Reaping the Rewards from Obesity
There are some days it feels like we are tinkering around the edges of a world that has gone mad. Today, as I read the headline ‘Rich prize awaits winner of race to treat obesity’ was one of those days. The article reports on the likelihood that three new anti-obesity drugs could win approval in the US this year and if approved by the Food and Drug Administration will gain access to the biggest medicines market in the world.
While I understand the need to deal with a worldwide pandemic that causes heart disease, diabetes and cancer and is predicted to cost £6.3 billion to the health service in England alone by 2015, the fact that food companies are making millions selling the products that in part are a cause of the problem and now drug companies are going to reap the benefit by trying to solve the problem, just seems absurd.
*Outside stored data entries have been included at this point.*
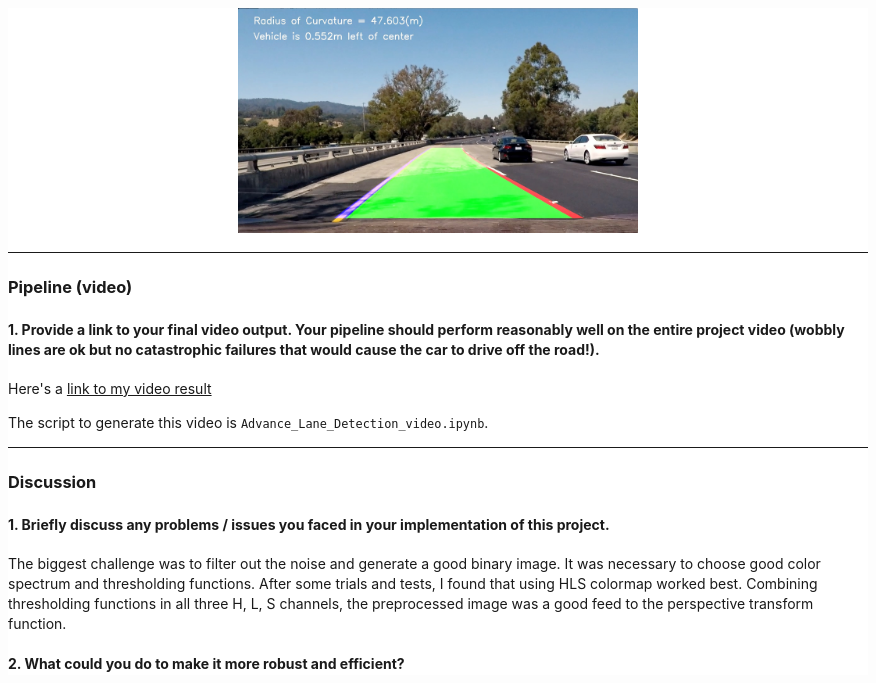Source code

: <center><img src="./test_images/road_fitting_warped0.jpg" width="400" /> </center>


---

### Pipeline (video)

#### 1. Provide a link to your final video output.  Your pipeline should perform reasonably well on the entire project video (wobbly lines are ok but no catastrophic failures that would cause the car to drive off the road!).

Here's a [link to my video result](./output_tracked.mp4)

The script to generate this video is `Advance_Lane_Detection_video.ipynb`.

---

### Discussion

#### 1. Briefly discuss any problems / issues you faced in your implementation of this project.  

The biggest challenge was to filter out the noise and generate a good binary image. It was necessary to choose good color spectrum and thresholding functions. After some trials and tests, I found that using HLS colormap worked best. Combining thresholding functions in all three H, L, S channels, the preprocessed image was a good feed to the perspective transform function.

#### 2. What could you do to make it more robust and efficient?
I was interested therefore to hear the views of one of the panellists on the nutrition and development webcast from the Nestle CSV Forum that my colleagues were involved in last week. Professor Eileen Kennedy – Dean and Professor of Nutrition, Friedman School of Nutrition Science and Policy, Tufts University – articulated well my immediate response to the headline that “prevention is so much more cost-effective than therapeutics or a cure”. This was reiterated by Michael Pollan who was speaking at the RSA this week who neatly put it that it is “More economical and beautiful to focus on changing the diet” than medicalise the problems that the food system has created.
I know that obesity is as much to do with individual behaviour and increasingly sedentary lifestyles as it is to do with over-consumption, especially of the wrong types of processed food, but is this really the way that we want to deal with it?